これに対し、本実施形態の管継手10では、Oリング32が流路部58と対向する前に、Oリング32の溝部30付近が切欠き部60に対向することで、溝部30を通じて切欠き部60から残圧が抜けるため、Oリング32が溝部30から外れる(脱落する)ことを抑制することができる。このため、管継手10では、Oリング32の脱落による流体洩れの発生を抑制することができる。
〔第2実施形態〕
次に、図6を用いて、本発明の第2実施形態である管継手について説明する。なお、前述した第1実施形態と同一構成部分については、同一番号を付してその説明を省略する。
図6(A)、(B)に示されるように、管継手100では、ボディ102の芯部44A(壁部45)に形成された環状の凹部45Aに流路部58が設けられており、流路部58における凹部45Aの外周面との縁部には、半径方向内側に窪んだ切欠き部104が設けられている。切欠き部104は、ノーズ12が挿入される芯部44A(壁部45)の軸方向の先端側に設けられている。切欠き部104は、芯部44A(壁部45)の軸方向に沿って形成されており、切欠き部104の軸方向の長さが、切欠き部104の周方向の幅よりも長く設定されている。側断面視にて切欠き部104は、流路部58の面に沿って流路部58の面からほぼ同じ深さで形成されている。流路部58の面からの切欠き部104の深さは、Oリング32の直径より小さく設定されており、また、凹部45Aの外周面からの切欠き部60の深さは、Oリング32の直径より小さく設定されている。

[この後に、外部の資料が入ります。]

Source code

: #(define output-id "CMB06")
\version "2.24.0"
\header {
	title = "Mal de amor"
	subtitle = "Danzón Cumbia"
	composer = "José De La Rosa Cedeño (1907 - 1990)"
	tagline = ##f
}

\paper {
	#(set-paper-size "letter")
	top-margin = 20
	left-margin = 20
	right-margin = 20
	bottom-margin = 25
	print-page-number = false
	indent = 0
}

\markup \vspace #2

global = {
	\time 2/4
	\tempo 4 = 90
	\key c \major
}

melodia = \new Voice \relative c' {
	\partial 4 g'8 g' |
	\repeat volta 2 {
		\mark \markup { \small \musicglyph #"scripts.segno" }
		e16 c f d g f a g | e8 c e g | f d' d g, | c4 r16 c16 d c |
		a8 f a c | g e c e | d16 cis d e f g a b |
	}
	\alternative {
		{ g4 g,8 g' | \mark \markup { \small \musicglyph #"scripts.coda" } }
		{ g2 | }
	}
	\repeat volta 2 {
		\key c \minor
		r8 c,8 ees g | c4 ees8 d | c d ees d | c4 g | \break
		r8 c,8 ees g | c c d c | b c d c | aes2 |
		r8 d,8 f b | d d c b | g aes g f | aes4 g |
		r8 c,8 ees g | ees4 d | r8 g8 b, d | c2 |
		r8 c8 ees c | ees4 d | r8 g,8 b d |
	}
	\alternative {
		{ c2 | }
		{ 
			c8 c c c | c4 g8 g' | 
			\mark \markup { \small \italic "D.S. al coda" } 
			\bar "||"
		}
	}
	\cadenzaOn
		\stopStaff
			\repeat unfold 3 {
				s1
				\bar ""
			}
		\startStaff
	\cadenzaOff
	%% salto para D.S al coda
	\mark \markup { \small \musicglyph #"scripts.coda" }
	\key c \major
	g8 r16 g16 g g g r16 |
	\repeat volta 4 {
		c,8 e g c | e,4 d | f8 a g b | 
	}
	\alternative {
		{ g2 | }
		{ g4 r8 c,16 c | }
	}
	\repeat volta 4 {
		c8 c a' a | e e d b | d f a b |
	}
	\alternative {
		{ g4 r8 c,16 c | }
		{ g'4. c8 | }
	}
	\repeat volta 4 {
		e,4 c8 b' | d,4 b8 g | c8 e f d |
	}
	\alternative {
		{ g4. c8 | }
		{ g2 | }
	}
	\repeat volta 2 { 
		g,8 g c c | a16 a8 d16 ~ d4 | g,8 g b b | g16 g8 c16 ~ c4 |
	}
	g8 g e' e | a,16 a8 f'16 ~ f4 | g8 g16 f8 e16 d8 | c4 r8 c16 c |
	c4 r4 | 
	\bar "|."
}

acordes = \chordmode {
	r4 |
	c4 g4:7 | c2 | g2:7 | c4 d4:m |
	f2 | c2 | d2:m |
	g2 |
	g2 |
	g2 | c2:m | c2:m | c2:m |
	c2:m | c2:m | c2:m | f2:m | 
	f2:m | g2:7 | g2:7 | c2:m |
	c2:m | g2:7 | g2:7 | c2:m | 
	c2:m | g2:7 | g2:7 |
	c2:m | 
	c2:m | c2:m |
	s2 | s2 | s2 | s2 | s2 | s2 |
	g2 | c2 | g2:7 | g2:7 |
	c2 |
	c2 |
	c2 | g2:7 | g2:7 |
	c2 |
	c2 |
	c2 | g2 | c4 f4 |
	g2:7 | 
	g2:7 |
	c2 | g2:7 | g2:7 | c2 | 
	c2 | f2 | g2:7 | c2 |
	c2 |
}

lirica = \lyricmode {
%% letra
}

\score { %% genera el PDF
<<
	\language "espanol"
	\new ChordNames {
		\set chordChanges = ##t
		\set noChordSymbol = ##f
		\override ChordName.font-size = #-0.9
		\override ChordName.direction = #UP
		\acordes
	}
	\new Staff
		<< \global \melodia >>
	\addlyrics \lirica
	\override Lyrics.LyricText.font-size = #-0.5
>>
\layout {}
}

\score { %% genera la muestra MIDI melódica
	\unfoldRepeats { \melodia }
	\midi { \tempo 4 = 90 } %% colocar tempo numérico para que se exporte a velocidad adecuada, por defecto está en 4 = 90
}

このような管継手100では、ノーズ本体18の溝部30のOリング32付近が芯部44A(壁部45)の切欠き部104に対向したときに、溝部30を通じて切欠き部104から残圧を抜くことができると共に、Oリング32が溝部30から切欠き部104側に外れることを阻止することができる。
なお、第1及び第2実施形態では、切欠き部は、4つの流路部58にそれぞれ形成されているが、切欠き部の数は、変更可能である。例えば、4つの流路部58のうちの少なくとも1つに切欠き部を設けてもよい。これにより、切欠き部から残圧を抜くことができる。
また、本発明の切欠き部は、第1実施形態と第2実施形態の切欠き部の形状に限定されるものではなく、他の形状に変更可能である。その際、流路部58の面からの切欠き部の深さは、Oリング32の直径より小さく設定されていることが好ましい。